Build Your First SPL2 App!

Please find more resources as you continue on your journey below:

• Download the SPL2 public beta from the Splunk VOC portal
• Blog post announcement
• Build an SPL2 app: Developer documentation
• Use an SPL2 app: Admin documentation
• SPL2 language documentation
• Splunk Extension for Visual Studio Code
• SPL2 API guide
• #spl2 channel in Splunk user-groups Slack workspace

Check out the Q&A from this session:

Q: Will lambda expressions be marked as potentially unsafe/restricted by default (similar to the current | map command)?

A: Would love to hear more about this, can you share about why you're concerned about whether they're unsafe? Lambda expressions are just shorthand for bulk operations that would require many more lines of code.

Q: The |map command is currently marked as such by AppInspect, and you won't be able to mark your app as Cloud compatible in Splunkbase if it contains the | map command in any of the shipped KOs. I think the general idea of the AppInspect team is that the | map command can get resource intensive if it's improperly written. I was wondering since lambda functions can have the same issues.

A: The examples we showed with the spl2 map and reduce eval functions which used lambda functions will not be marked as unsafe, they are separate from the | map command you're referring to which operates on an entire event stream.

Q: When I enter an SPL command using backticks, can the command include a macro (also enclosed in backticks)?

A: Yes absolutely. SPL2 ultimately transpiles to SPL for Splunk Enterprise use cases so any conf references (macros, modular regular expressions, etc) will be valid.

Q: Maybe too early to ask, but any plans for any sort of SPL2 AI assistant (LLM, copilot...)?

A: Maybe in the future, but not yet 🙂

Q: I've just installed the open beta to try it out but have a 'license expired' notification and can't run any searches. This is a fresh install. Is it ok to use my dev license?

A: Hi, you need to request a license by filling out the survey on the top of the page first. We will send you a license shortly once you fill that out!

Q: Does the $search (beginning of chain) have to be the first in a search or can it be anywhere?

A: For streaming commands being defined by an SPL2 function the first parameter ($source) will always be the incoming data stream.

Q: Is Edge Processor same as the Data streams processor (DSP) - can the forwarders do the job like Edge processor?

A: Hi, great question!

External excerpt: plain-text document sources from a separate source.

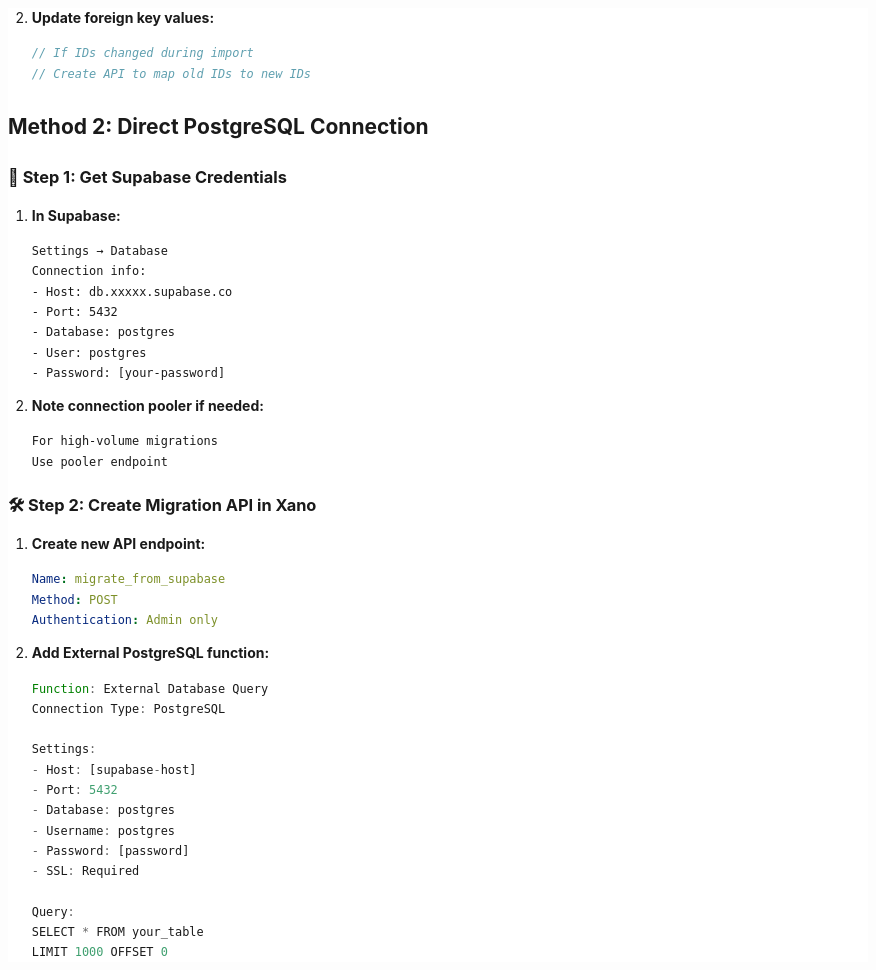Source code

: 2. **Update foreign key values:**
   ```javascript
   // If IDs changed during import
   // Create API to map old IDs to new IDs
   ```

## Method 2: Direct PostgreSQL Connection

### 🔌 **Step 1: Get Supabase Credentials**

1. **In Supabase:**
   ```
   Settings → Database
   Connection info:
   - Host: db.xxxxx.supabase.co
   - Port: 5432
   - Database: postgres
   - User: postgres
   - Password: [your-password]
   ```

2. **Note connection pooler if needed:**
   ```
   For high-volume migrations
   Use pooler endpoint
   ```

### 🛠️ **Step 2: Create Migration API in Xano**

1. **Create new API endpoint:**
   ```yaml
   Name: migrate_from_supabase
   Method: POST
   Authentication: Admin only
   ```

2. **Add External PostgreSQL function:**
   ```javascript
   Function: External Database Query
   Connection Type: PostgreSQL
   
   Settings:
   - Host: [supabase-host]
   - Port: 5432
   - Database: postgres
   - Username: postgres
   - Password: [password]
   - SSL: Required
   
   Query:
   SELECT * FROM your_table
   LIMIT 1000 OFFSET 0
   ```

Edge Processor achieves many of the same outcomes of DSP, but is not the same product. Edge Processor can be thought of as the successor to DSP 🙂

Q: Is SPL2 applicable when building TA (technology add-on) as well?

A: Good question, not at this point in time. SPL2 is supported for search-time apps only.

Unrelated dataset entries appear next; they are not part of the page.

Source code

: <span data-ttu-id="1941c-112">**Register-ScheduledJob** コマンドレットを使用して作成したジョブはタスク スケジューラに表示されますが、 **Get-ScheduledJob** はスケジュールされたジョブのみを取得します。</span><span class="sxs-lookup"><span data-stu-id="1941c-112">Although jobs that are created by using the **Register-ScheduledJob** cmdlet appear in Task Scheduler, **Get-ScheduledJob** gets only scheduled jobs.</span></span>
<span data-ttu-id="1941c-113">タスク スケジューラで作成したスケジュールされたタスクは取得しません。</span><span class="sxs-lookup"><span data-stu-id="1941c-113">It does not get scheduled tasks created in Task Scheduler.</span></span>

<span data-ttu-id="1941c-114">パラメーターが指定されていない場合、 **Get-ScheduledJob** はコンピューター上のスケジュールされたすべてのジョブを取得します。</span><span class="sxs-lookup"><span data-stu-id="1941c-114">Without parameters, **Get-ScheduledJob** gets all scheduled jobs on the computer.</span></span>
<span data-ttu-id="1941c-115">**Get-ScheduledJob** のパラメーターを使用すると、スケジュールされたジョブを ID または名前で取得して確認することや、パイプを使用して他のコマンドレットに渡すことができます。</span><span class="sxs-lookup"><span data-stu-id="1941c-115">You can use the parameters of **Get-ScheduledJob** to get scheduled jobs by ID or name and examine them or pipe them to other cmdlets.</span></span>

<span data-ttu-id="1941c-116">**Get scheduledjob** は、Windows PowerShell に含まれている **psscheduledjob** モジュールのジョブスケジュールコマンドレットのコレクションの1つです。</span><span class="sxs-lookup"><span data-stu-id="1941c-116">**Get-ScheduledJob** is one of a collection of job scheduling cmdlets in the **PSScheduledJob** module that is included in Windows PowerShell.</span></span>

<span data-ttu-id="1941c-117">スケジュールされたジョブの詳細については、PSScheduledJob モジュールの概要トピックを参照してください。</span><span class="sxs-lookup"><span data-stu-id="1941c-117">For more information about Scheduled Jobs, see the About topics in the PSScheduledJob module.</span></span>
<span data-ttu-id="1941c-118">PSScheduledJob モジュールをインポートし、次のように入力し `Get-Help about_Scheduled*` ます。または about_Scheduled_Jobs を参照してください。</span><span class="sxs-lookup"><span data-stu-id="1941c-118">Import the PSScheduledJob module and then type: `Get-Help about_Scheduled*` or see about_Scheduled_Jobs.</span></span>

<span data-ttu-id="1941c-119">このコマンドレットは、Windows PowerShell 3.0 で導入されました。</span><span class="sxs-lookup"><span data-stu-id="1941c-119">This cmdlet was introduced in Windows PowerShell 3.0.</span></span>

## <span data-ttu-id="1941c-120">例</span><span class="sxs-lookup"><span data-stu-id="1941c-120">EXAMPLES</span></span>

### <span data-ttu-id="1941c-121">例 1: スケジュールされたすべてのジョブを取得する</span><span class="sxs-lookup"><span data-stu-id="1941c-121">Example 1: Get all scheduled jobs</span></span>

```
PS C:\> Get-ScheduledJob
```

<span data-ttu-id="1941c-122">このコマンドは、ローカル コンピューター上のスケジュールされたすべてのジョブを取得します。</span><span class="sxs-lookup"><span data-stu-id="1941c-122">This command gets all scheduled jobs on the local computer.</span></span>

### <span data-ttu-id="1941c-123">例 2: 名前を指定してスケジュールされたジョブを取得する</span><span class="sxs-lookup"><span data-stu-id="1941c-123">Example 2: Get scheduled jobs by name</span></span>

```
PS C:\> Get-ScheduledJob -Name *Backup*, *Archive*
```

Q: Just a follow-up, is SPL2 applicable for building ITSI Content Packs also?

A: At this point, the answer is no. This is planned for the future.

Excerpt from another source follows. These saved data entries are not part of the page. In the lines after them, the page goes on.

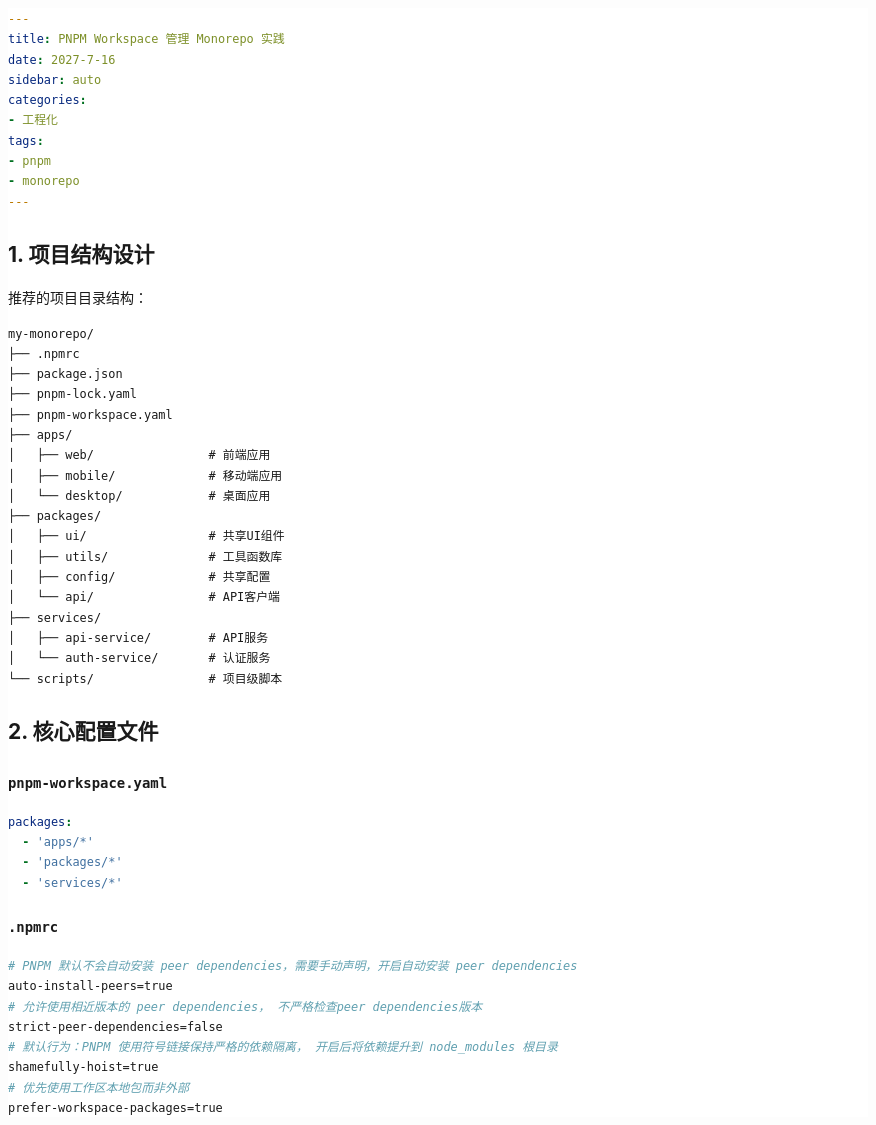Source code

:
 ```yaml
---
title: PNPM Workspace 管理 Monorepo 实践
date: 2027-7-16
sidebar: auto
categories: 
- 工程化
tags: 
- pnpm
- monorepo
---
```


## 1. 项目结构设计

推荐的项目目录结构：

```
my-monorepo/
├── .npmrc
├── package.json
├── pnpm-lock.yaml
├── pnpm-workspace.yaml
├── apps/
│   ├── web/                # 前端应用
│   ├── mobile/             # 移动端应用
│   └── desktop/            # 桌面应用
├── packages/
│   ├── ui/                 # 共享UI组件
│   ├── utils/              # 工具函数库
│   ├── config/             # 共享配置
│   └── api/                # API客户端
├── services/
│   ├── api-service/        # API服务
│   └── auth-service/       # 认证服务
└── scripts/                # 项目级脚本
```

## 2. 核心配置文件

### `pnpm-workspace.yaml`

```yaml
packages:
  - 'apps/*'
  - 'packages/*'
  - 'services/*'
```

### `.npmrc`

```bash
# PNPM 默认不会自动安装 peer dependencies，需要手动声明，开启自动安装 peer dependencies
auto-install-peers=true
# 允许使用相近版本的 peer dependencies， 不严格检查peer dependencies版本
strict-peer-dependencies=false
# 默认行为：PNPM 使用符号链接保持严格的依赖隔离， 开启后将依赖提升到 node_modules 根目录
shamefully-hoist=true
# 优先使用工作区本地包而非外部
prefer-workspace-packages=true
```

Q: Sorry, new to SPL - isn't the macro achieving the same thing?

A: SPL2 custom functions can be thought of as very similar to macros, with a few more capabilities (e.g., optional data type validation for arguments and outputs).

Q: Is SPL2 compatible with custom commands ? Is it possible to write custom commands (e.g. via functions) using Python directly from SPL2 ?

A: Not directly at this point in time. You can do this via embedded SPL, however.

Q: This looks great, whats the impact on SVC license of using SPL2?

A: At this point, we think it's negligible for the vast majority of use cases.

Q: Can we enable SPL2 in search&reporting app for all our customers to run searches on the search instead of using separate app ?

A: Yes, you can do this by adding a _default module to any existing app.

Q: is spl2 available in xml dashboards

A: Absolutely, you just need to use that | @spl2 syntax wherever your Simple XML references an SPL search and (for now) using the SPL2 on Splunk Enterprise Beta.

Q: Will/Is SPL2 available for Splunk Cloud?

A: SPL2 is not yet available for Splunk Cloud but we are actively working towards enabling that, stay tuned!

Q: Is Visual Studio and the Splunk Extension the general favorite for an IDE for keeping track of your code/files/modules, etc?

A: Yes! It's great for props & transforms editing, Python script authoring, SPL2 modules, etc.